Positives Denken auch im Winter

Kinkaku-Tempel im Kyoto: Positive Erscheinungen überstehen Kälte und Hitze, Winter und Sommer.

Diese Entwicklung benötigt ebenso wie das Abnehmen von Übergewicht und das Entrümpeln einer Wohnung einen angemessenen Zeitrahmen.

Aber man merkt es oft schon nach den ersten Tagen. Schwere Aufgaben erscheinen auf einmal lösbar und der triste Alltag zeigt plötzlich doch wunderschöne Details in bunten Farben. Positives Denken ist natürlich kein Allheilmittel. Wichtig ist auch, dass man sich realistische Ziele mit Zwischenetappen setzt.

Wer eine große Aufgabe vor sich hat, der wird sich schnell in der Weite verlieren und frustriert aufgeben. Wer die große Aufgabe in erreichbare Etappen gliedert, der wird von Etappe zu Etappe motivierter vorankommen.

 

Erreichbare Etappen motiviert ansteuern

Wenn wir uns vornehmen ganze 20 Kilo abzunehmen, werden wir vermutlich ziemlich schnell scheitern. Es bestehen gute Chancen, dass die Diät nach den ersten zwei Tagen abgebrochen wird. Im schlimmsten Fall mit einer Fressattacke der besonderen Sorte.

Wenn wir aber unsere Ernährung gesünder und auf unseren Typ angepasst gestalten, werden wir vermutlich langsam aber auf Dauer unser Idealgewicht erreichen. Wenn wir uns keine konkrete Zahl setzen, sondern unser Leben und Umfeld als etwas Positives begreifen, dass wir mehr genießen möchten als vorher, dann wird uns das Abnehmen eher gelingen.

Das Abnehmen ist dann ein positiver und gewollter Begleiteffekt unserer neuen Lebenseinstellung.

Mit Geduld und ohne Selbstüberschätzung lassen sich positive Erfahrungen sammeln, die uns zu Optimisten machen!

Viele Pessimisten sagen, dass sie früher einmal Optimisten waren und zu oft enttäuscht wurden. Diese Menschen sollten sich fragen, warum sie enttäuscht wurden. Vermutlich haben sie zu viel von sich oder anderen erwartet.

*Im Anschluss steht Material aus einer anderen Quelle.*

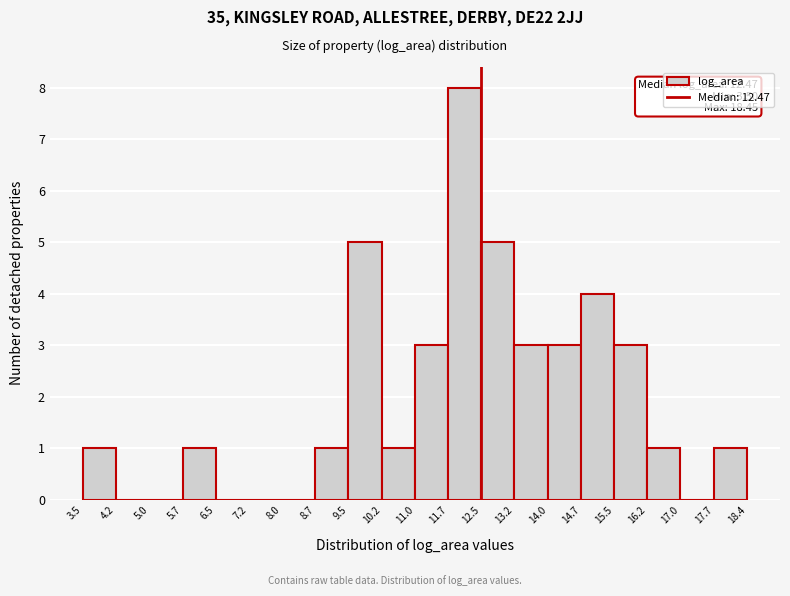

Over which range of the x-axis is the bar tallest?

11.7 to 12.5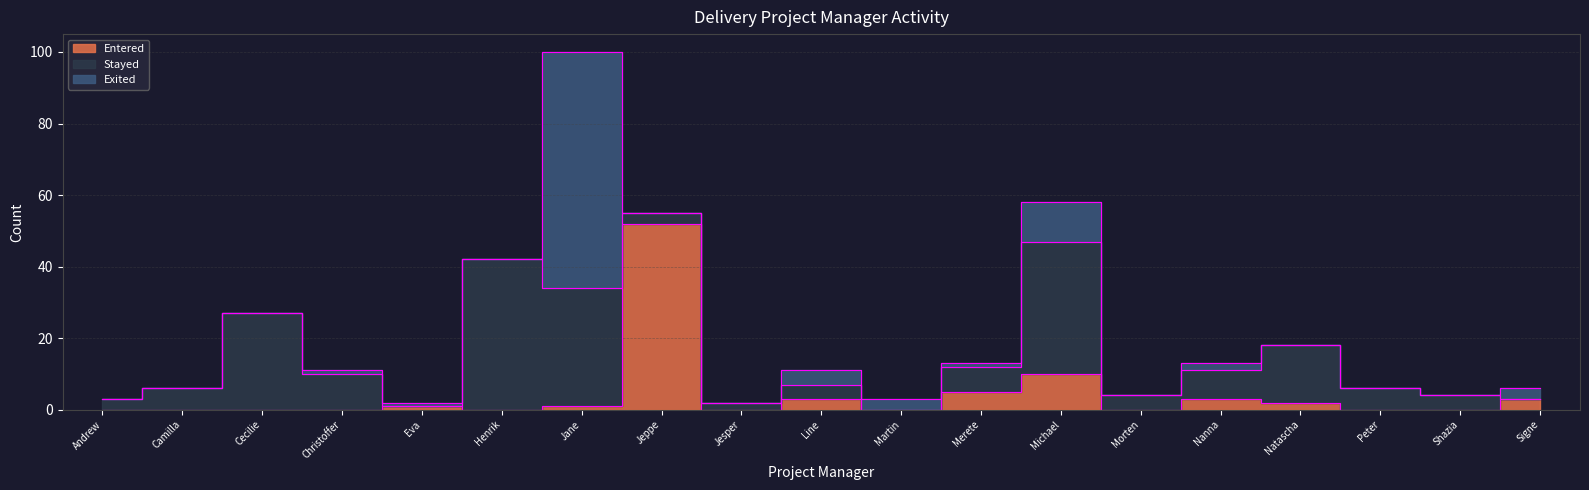

Does the chart display data point markers on the line(s)?

No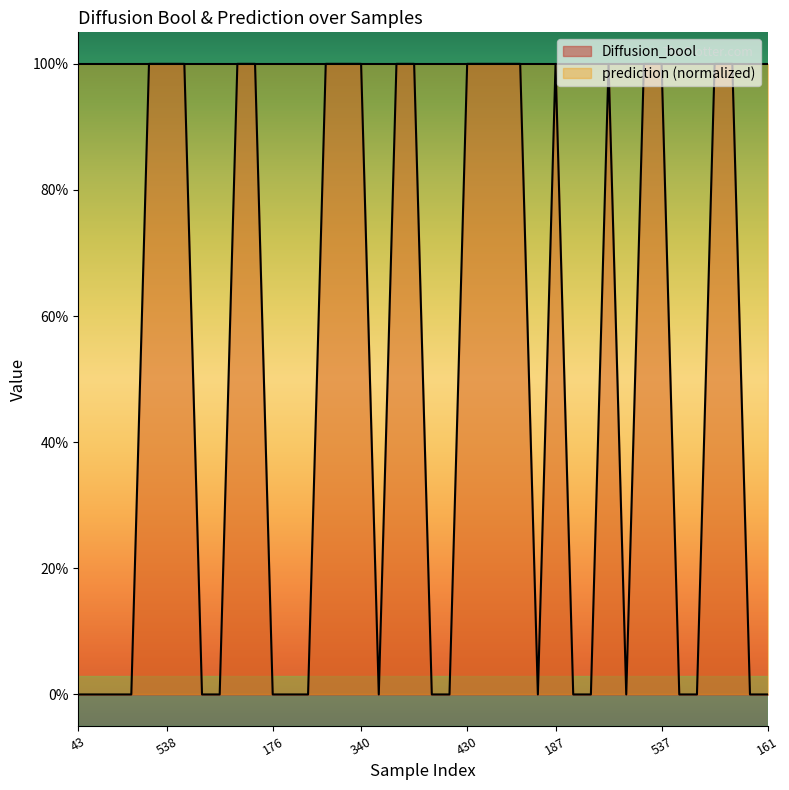

How many values are between 0 and 1?

40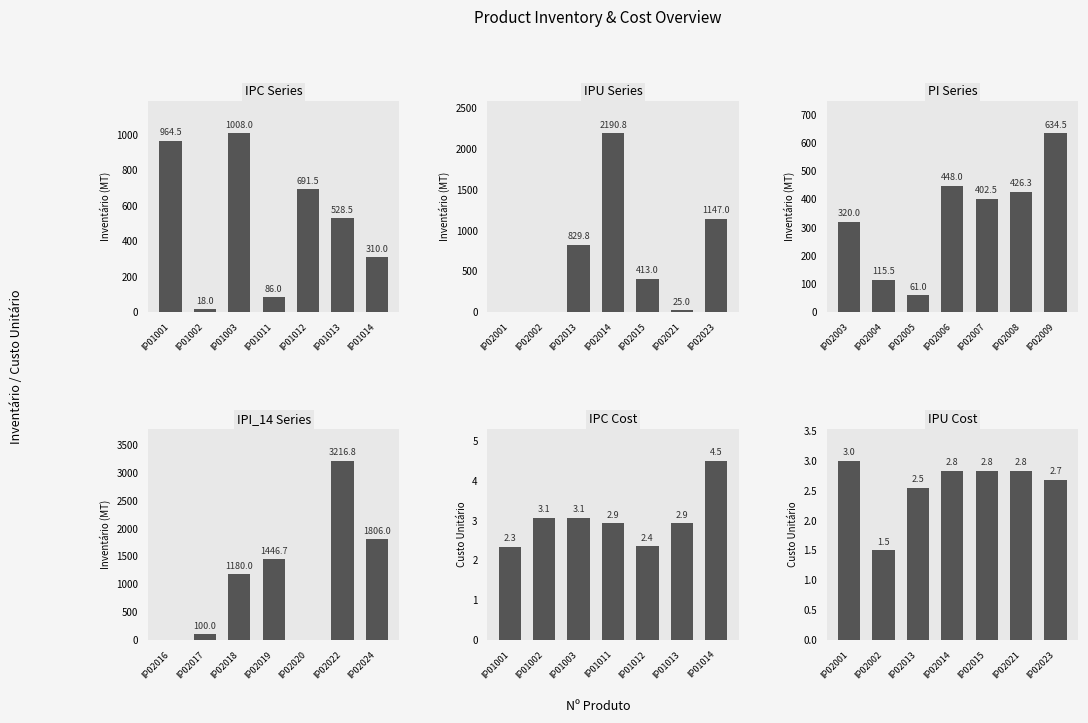

What is the difference between the maximum and minimum values in the PI Series series?

573.5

Geht man mit bescheidenen Zielen und Forderungen in sein Leben, stehen die Chancen deutlich besser nicht enttäuscht zu werden. Egal ob von sich selber oder von anderen!

Wenn wir kontinuierlich unsere realistischen (Etappen-)Ziele verfolgen, ist der Optimismus die logische Konsequenz. Wir leben dann gesünder und werden unseren gesundheitlichen Zustand stärken.

Geistig, körperlich und seelisch haben wir dann mehr Kraft für die Anforderungen unseres Lebens. Aus dieser Kraft wächst dann nicht nur ein gesunder Optimismus, sondern auch ein glücklicher und zufriedener Alltag!